> [DATA PROVIDED]

[Start of section]

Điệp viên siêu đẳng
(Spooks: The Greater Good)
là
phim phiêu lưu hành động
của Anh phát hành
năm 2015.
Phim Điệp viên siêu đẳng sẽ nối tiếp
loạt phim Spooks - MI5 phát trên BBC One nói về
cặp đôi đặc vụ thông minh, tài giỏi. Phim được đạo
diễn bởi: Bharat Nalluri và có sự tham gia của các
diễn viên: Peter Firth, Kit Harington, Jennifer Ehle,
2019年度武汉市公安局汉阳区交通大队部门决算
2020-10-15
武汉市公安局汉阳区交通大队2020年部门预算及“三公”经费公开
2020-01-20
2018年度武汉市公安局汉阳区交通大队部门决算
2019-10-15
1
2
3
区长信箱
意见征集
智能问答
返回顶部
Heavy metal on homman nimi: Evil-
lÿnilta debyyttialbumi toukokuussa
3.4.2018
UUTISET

[End of section]

> [WHAT THE EXERCISE ASKS]
Copy out every line of the records above, keeping each one exactly as it is.

> [TASK OUTPUT]
Điệp viên siêu đẳng
(Spooks: The Greater Good)
là
phim phiêu lưu hành động
của Anh phát hành
năm 2015.
Phim Điệp viên siêu đẳng sẽ nối tiếp
loạt phim Spooks - MI5 phát trên BBC One nói về
cặp đôi đặc vụ thông minh, tài giỏi. Phim được đạo
diễn bởi: Bharat Nalluri và có sự tham gia của các
diễn viên: Peter Firth, Kit Harington, Jennifer Ehle,
2019年度武汉市公安局汉阳区交通大队部门决算
2020-10-15
武汉市公安局汉阳区交通大队2020年部门预算及“三公”经费公开
2020-01-20
2018年度武汉市公安局汉阳区交通大队部门决算
2019-10-15
1
2
3
区长信箱
意见征集
智能问答
返回顶部
Heavy metal on homman nimi: Evil-
lÿnilta debyyttialbumi toukokuussa
3.4.2018
UUTISET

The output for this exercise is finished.